Il a eu quatre épouses, une fille, et une Grande Passion : Shakespeare. Son maître absolu, le phare de sa vie.
Aujourd'hui il est vieux, sa hanche est douloureuse, son esprit s'embrume. Alors au fil des pages et des jours passés dans l'institut où Sally, son dernier amour, à dû se résoudre à le placer, John s'étiole.
John s'érode.
John s'efface.

Lui le grand spécialiste de l'oeuvre shakespearienne, lui qui jadis faisait autorité dans les colloques consacrés à l'immense dramaturge, lui l'intellectuel reconnu s'enfonce doucement dans un ailleurs cotonneux, un monde en suspens où peu à peu la raison se volatilise, où le temps se disloque.
Bientôt, seuls vont compter l'observation d'un arbre par la fenêtre, les répliques de théâtre qui très souvent émergent à la surface de sa mémoire défaillante ou encore les caresses de Sally, qui le visite aussi régulièrement que possible et qui assiste impuissante à son inéluctable amenuisement ("Je te jure qu'il y avait des moments où il était vraiment présent, où on avait l'air à deux doigts d'une connexion. Et puis, la minute suivante, plus rien de ce qu'il disait n'avait de sens. Pas comme s'il était dans le brouillard, mais comme s'il était lui-même un brouillard").

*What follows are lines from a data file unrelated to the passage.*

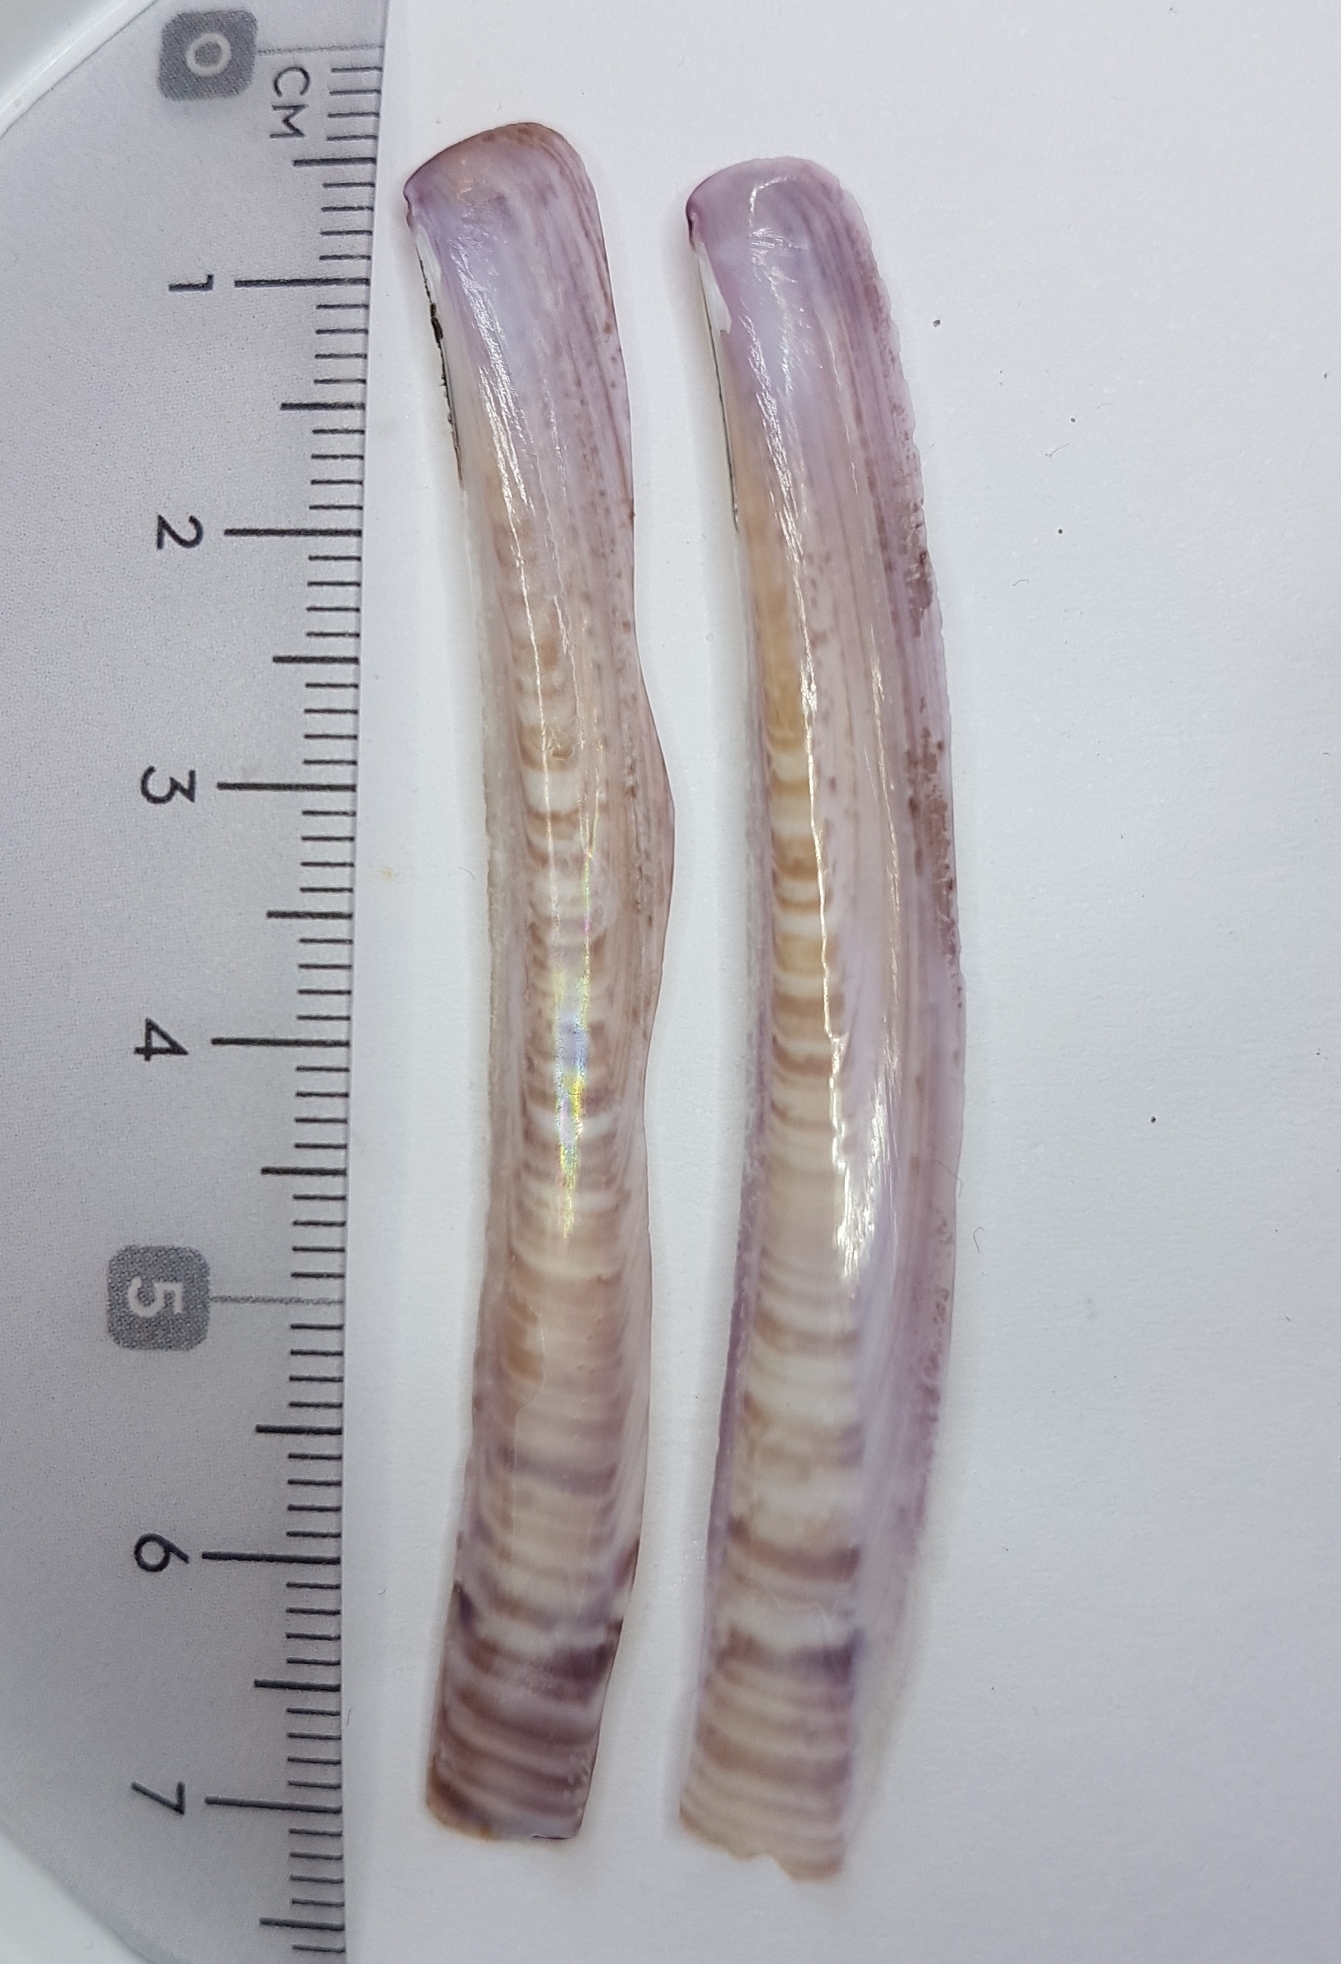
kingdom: Animalia
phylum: Mollusca
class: Bivalvia
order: Adapedonta
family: Pharidae
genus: Ensis
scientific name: Ensis ensis
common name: Common razor shell
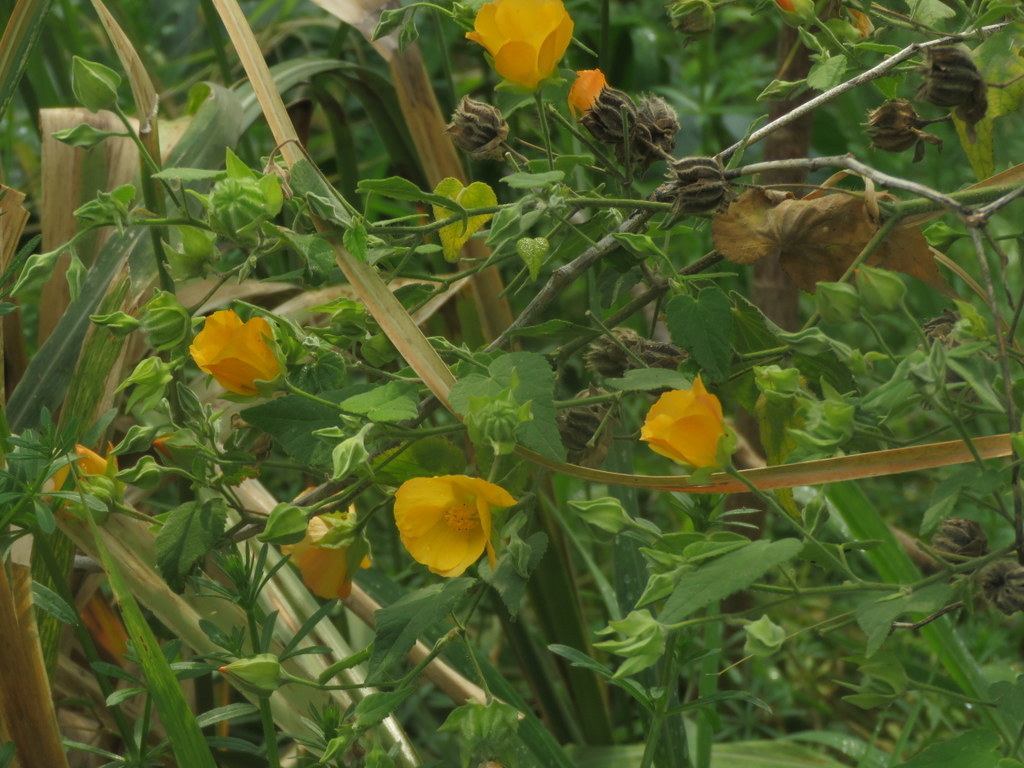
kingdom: Plantae
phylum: Tracheophyta
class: Magnoliopsida
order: Malvales
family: Malvaceae
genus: Abutilon
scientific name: Abutilon grandifolium
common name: Hairy abutilon
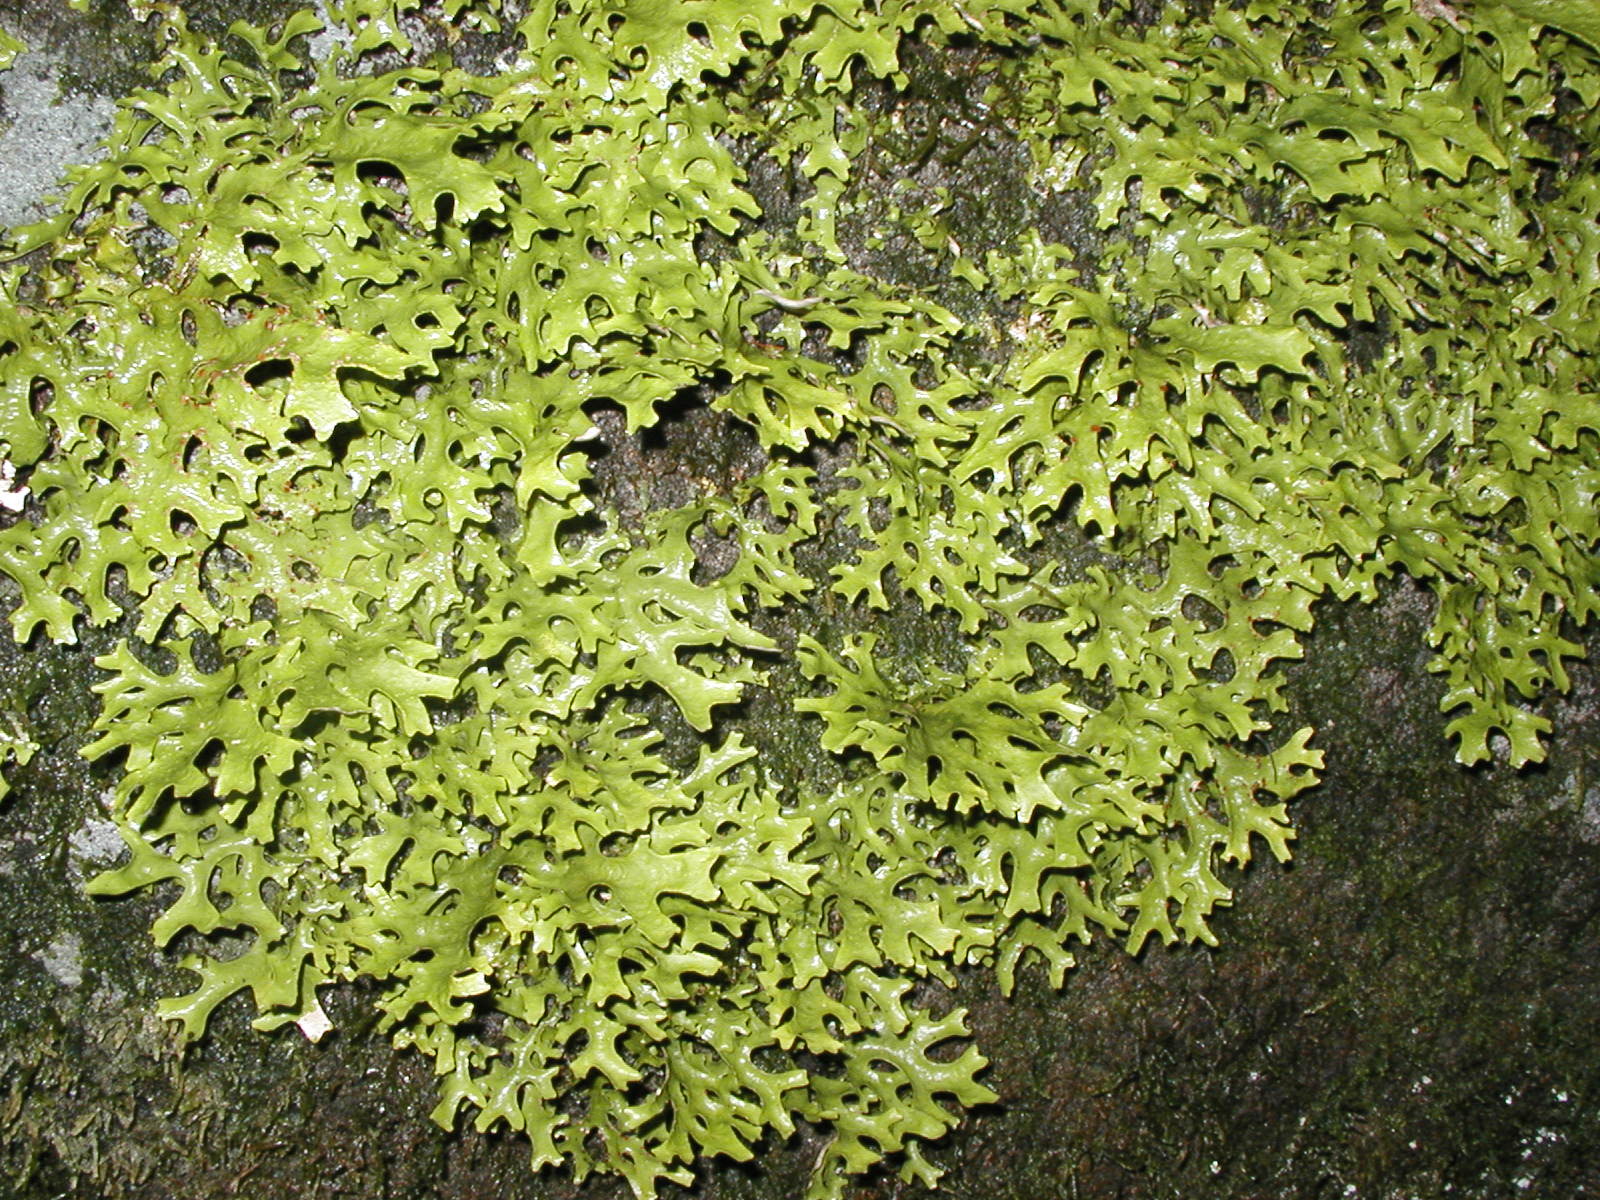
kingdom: Fungi
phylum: Ascomycota
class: Lecanoromycetes
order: Peltigerales
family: Lobariaceae
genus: Sticta
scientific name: Sticta canariensis
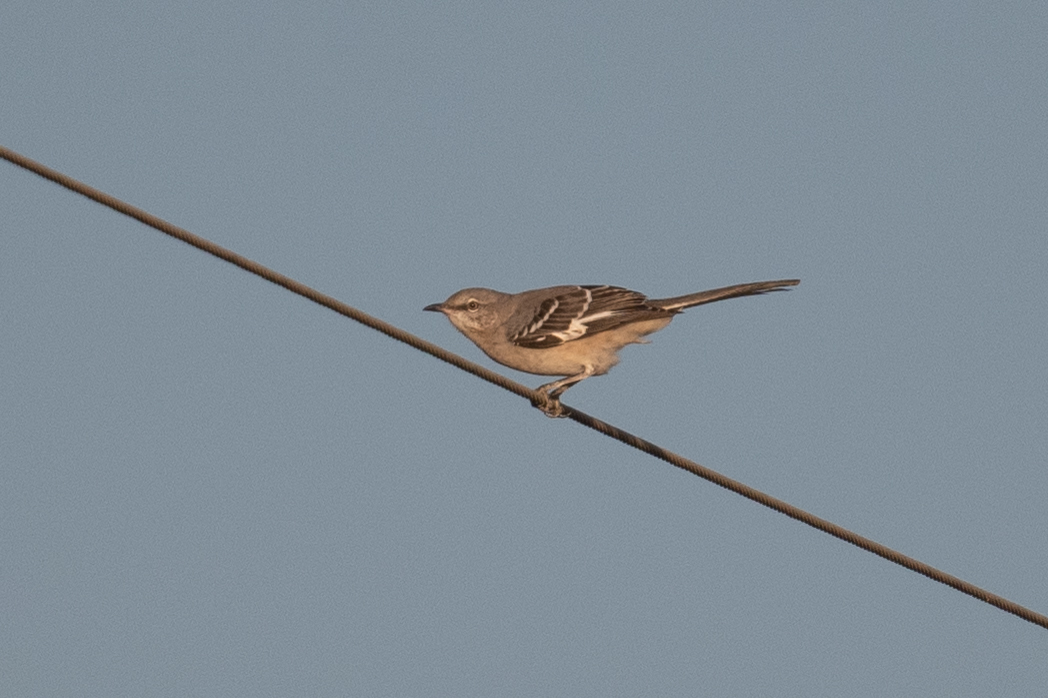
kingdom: Animalia
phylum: Chordata
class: Aves
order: Passeriformes
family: Mimidae
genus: Mimus
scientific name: Mimus polyglottos
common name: Northern mockingbird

Tout ça est douloureux, très juste, très émouvant ; ça dit beaucoup sur l'horreur de ce mal (pour le premier intéressé évidemment, qui chaque jour voit sa vie s'effilocher en se demandant ce qu'il fait là, mais aussi et surtout pour ses proches...)
Bien sûr au début John enrage de voir ses facultés décroître ("Toute sa vie, il a été vif, intelligent, sagace, appliqué. Son esprit était un moteur, un faucon, une porte ouverte. Jamais jusqu'ici son cerveau ne lui avait fait faux bond"), mais à mesure que ses souvenirs s'évaporent, porté par les vers de Shakespeare et par l'amour de sa femme, il finit par accepter de s'abandonner au chaos.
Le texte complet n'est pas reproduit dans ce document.